Je pensais à ma famille, restée là-bas. Comment survivait-elle à l’occupation ? La ferme avait peut-être été pillée, les bêtes abattues pour nourrir l’armée. Et si mes frères, Jack et James, avaient tenté de résister ? Ils étaient peut-être morts, à cette heure.

— Les troupes se sont aventurées trop haut dans les terres, affirma Grimalkin. Elles se sont éloignées de leurs lignes de ravitaillement. Et les régions les plus au nord ne sont pas encore soumises. De l’autre côté de la frontière, les Ecossais des Basses Terres se rassemblent. Au printemps, ils rejoindront les Highlanders. Alors, ils attaqueront tous ensemble, et les hommes du Comté se lèveront de nouveau. Nous, les sorcières, nous jouerons notre rôle. Il y aura beaucoup de morts. Nous repousserons l’ennemi vers le sud, et le rejetterons à la mer. Cela adviendra, nos scruteuses l’ont vu.

Les sorcières scruteuses avaient un vrai don pour lire l’avenir. Néanmoins, il leur arrivait de se tromper, je le savais. Je ne fis donc aucun commentaire. Je ramenai plutôt Grimalkin à notre plus puissant ennemi.

— Croyez-vous vraiment qu’entraver le Malin soit possible ?

— Serais-je venue, sinon ?

Elle m’adressa un bref sourire.

— Nous devrons en discuter avec John Gregory. Le danger sera grand, et nous risquons d’y laisser notre peau. Mais, oui, je crois que nous avons une chance de réussir. L’emplacement devra être soigneusement choisi, de sorte qu’il soit possible de le dissimuler à ceux qui voudraient délivrer le Malin.

— Par magie noire ?

Grimalkin hocha la tête.

— Oui. J’envelopperai les lieux d’un voile d’invisibilité. Il faudra cependant choisir un endroit écarté. Il ne faudrait pas que quelqu’un le découvre par hasard.

À la nuit tombée, nous reprîmes la route de Kenmare. Je me sentais ragaillardi, content d’avoir mon bâton en main et d’entendre le tintement familier de la chaîne d’argent dans ma poche. Nous marchions en silence. Mais le sort d’Alice me préoccupait tant que j’abordai de nouveau le sujet :

— N’y a-t-il vraiment aucun espoir de sauver Alice ? Aucun moyen de la ramener parmi nous ?

— Je crains que non. J’aimerais qu’il en soit autrement.

— Même si nous réussissons à entraver le Malin ? Ça ne fera pas de différence ?

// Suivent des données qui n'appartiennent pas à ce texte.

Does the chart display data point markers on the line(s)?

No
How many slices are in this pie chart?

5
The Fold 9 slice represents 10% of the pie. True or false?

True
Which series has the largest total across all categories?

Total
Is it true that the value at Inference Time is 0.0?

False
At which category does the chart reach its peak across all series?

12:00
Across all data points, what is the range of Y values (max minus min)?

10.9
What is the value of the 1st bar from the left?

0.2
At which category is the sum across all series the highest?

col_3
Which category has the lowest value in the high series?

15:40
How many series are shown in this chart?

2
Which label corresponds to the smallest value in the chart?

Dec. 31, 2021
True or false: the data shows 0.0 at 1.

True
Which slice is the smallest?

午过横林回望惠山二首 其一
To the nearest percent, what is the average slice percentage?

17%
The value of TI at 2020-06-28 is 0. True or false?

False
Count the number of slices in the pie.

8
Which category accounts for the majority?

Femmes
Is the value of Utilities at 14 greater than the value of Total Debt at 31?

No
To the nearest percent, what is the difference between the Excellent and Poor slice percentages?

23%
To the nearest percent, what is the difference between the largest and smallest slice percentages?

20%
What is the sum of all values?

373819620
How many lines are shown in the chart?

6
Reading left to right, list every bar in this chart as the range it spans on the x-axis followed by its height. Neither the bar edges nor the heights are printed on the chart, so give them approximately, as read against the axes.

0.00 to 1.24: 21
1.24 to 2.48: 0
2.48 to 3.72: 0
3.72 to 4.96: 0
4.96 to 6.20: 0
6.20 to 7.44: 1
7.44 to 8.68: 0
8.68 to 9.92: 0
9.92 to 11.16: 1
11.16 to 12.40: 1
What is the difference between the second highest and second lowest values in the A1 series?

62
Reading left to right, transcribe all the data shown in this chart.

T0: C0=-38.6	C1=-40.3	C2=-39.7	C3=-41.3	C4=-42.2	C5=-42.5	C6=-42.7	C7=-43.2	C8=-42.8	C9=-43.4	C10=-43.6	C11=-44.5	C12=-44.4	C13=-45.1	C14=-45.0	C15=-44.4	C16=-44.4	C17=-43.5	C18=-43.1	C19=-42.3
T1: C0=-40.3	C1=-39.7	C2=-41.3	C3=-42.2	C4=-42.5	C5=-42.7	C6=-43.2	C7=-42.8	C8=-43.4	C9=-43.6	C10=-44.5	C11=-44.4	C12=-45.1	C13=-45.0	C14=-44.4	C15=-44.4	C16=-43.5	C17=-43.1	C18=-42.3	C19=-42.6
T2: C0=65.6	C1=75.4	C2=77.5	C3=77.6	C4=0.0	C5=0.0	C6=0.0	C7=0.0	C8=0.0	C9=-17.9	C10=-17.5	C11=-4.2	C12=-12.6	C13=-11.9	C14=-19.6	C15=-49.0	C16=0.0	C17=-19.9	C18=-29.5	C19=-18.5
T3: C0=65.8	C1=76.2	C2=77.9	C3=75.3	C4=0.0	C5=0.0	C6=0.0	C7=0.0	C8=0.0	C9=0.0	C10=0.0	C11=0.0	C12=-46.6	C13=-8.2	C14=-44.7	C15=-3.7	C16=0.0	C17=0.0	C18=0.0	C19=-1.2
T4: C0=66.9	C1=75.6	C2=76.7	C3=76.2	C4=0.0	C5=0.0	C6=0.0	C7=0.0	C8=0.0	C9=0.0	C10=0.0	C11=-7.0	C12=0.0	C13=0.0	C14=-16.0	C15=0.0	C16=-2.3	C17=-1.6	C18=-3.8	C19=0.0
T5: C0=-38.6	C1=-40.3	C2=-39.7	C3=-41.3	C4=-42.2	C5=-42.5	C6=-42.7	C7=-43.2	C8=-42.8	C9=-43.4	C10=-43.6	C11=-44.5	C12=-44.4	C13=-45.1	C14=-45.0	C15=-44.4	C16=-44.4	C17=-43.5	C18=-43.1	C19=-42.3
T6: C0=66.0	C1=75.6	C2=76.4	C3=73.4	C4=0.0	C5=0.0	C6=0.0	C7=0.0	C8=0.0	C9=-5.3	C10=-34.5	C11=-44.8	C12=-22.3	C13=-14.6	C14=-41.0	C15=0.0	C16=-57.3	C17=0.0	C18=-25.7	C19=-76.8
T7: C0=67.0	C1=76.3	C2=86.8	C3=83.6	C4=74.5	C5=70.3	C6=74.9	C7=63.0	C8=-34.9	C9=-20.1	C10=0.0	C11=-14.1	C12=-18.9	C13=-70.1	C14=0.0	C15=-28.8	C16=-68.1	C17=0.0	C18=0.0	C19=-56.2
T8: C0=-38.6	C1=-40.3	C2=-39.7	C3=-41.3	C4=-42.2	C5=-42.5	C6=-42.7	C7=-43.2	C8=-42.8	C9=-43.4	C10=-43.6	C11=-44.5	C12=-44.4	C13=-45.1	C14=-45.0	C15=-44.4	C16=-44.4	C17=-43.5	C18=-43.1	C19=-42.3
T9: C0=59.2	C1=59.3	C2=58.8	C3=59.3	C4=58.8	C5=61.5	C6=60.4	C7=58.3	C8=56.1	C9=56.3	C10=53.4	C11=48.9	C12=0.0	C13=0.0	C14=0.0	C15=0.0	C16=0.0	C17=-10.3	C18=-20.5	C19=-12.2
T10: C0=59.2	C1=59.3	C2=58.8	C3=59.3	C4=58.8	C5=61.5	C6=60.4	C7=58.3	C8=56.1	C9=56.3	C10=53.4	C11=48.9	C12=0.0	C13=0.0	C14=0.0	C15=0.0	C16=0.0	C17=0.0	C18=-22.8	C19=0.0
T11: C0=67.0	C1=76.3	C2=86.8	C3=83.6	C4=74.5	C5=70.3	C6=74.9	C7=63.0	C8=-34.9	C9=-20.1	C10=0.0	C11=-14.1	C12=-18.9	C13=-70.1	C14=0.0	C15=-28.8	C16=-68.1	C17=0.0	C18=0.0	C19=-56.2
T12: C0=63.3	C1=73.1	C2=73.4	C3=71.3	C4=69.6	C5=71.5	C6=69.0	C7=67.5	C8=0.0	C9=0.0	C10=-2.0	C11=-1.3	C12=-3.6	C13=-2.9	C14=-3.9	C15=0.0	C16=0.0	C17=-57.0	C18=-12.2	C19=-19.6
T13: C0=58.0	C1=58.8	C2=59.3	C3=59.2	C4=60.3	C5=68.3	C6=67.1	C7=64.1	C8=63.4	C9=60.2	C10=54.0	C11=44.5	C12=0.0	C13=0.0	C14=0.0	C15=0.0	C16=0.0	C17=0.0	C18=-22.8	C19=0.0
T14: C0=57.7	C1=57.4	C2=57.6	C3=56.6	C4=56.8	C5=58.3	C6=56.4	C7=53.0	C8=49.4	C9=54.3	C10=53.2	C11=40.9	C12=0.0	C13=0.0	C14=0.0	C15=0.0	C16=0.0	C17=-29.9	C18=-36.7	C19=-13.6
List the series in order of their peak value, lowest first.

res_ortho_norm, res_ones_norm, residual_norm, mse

— Quand nous briserons la fiole de sang, il surgira, avide de s’emparer de toi. Il laissera Alice là où elle est, et elle y restera. Je comprends que ce soit terrible à accepter. Console-toi en pensant que, une fois le Malin entravé loin de son domaine, les souffrances d’Alice seront allégées. Il ne sera plus là pour les lui infliger.

Cette idée ne m’apporta aucune consolation. J’imaginai Alice, enfermée dans les ténèbres, seule, terrifiée et soumise à des tourments inimaginables, dans ce domaine infernal. Je me rappelai les paroles de Pan.

Le Malin possède le plus grand de tous, où il impose sa propre loi. Pour un mortel, vivant ou mort, c’est le pire endroit qui soit.